┌─ Input material
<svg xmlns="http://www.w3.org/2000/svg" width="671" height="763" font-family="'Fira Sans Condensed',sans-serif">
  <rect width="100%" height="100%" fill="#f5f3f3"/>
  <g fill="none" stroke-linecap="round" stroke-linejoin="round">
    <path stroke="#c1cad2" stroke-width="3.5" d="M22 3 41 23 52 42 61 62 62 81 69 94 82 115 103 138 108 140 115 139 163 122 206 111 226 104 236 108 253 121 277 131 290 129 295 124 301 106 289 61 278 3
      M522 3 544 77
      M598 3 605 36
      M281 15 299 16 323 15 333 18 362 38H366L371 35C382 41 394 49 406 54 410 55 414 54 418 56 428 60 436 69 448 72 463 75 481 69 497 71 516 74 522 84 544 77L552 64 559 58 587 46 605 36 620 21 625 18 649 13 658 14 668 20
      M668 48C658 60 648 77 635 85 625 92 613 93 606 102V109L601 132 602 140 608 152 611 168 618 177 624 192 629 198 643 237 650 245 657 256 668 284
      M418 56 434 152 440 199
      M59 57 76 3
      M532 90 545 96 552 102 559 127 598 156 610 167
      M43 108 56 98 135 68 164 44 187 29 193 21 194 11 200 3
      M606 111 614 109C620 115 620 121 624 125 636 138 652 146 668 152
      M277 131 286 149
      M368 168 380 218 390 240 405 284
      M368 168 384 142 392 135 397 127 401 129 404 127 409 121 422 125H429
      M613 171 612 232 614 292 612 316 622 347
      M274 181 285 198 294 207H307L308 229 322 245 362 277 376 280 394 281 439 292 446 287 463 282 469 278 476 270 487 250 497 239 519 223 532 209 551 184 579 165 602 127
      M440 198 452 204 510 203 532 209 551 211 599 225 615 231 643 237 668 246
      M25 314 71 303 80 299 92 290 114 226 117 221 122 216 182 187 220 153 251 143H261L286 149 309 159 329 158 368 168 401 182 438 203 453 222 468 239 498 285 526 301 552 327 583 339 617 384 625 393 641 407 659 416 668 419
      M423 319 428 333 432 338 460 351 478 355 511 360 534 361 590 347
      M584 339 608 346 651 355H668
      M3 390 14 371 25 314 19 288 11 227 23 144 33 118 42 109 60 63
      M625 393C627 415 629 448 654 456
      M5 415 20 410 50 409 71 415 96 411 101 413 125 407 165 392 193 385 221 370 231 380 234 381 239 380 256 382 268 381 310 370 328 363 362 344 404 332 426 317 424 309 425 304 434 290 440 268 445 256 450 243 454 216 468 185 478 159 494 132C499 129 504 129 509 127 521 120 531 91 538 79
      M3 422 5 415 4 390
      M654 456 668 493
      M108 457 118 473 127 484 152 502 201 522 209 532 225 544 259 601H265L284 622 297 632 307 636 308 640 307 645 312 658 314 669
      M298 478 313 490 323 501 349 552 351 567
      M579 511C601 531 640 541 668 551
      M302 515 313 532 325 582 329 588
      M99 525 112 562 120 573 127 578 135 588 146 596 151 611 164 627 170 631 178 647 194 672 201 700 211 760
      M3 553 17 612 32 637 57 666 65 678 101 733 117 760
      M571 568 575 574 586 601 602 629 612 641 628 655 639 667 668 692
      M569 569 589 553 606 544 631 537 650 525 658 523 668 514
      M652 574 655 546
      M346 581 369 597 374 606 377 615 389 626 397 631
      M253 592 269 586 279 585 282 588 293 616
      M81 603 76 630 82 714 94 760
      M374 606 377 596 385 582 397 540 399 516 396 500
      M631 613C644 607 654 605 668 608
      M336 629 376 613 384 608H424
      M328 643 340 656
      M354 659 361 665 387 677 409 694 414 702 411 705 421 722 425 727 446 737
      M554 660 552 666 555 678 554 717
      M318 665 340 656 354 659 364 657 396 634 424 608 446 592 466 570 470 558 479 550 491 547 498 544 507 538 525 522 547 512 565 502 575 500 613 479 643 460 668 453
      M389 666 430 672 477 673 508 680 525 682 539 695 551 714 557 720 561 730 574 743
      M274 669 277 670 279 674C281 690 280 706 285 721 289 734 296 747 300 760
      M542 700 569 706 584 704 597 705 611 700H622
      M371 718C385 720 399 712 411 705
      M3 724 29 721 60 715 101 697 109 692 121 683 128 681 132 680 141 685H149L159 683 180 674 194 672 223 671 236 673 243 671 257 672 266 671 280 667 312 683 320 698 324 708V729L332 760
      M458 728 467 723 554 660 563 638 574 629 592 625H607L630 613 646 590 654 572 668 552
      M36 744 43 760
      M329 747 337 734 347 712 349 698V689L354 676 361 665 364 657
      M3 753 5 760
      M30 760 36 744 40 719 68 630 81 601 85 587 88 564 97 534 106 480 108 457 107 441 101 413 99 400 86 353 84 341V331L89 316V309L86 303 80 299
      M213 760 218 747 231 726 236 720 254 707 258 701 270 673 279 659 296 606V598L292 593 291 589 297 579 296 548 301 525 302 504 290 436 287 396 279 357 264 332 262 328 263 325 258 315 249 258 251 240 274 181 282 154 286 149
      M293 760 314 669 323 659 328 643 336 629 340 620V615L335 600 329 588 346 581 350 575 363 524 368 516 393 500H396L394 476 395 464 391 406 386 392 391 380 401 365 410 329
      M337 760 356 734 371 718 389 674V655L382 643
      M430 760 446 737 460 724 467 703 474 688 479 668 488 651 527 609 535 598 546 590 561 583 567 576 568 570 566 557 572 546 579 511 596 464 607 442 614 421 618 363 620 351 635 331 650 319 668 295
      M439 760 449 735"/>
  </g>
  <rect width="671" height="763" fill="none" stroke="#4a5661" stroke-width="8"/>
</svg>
└─
» **What you are asked to do**
Total the lines in the records above that contain the string "height". Write only that total.

» **Answer area**
3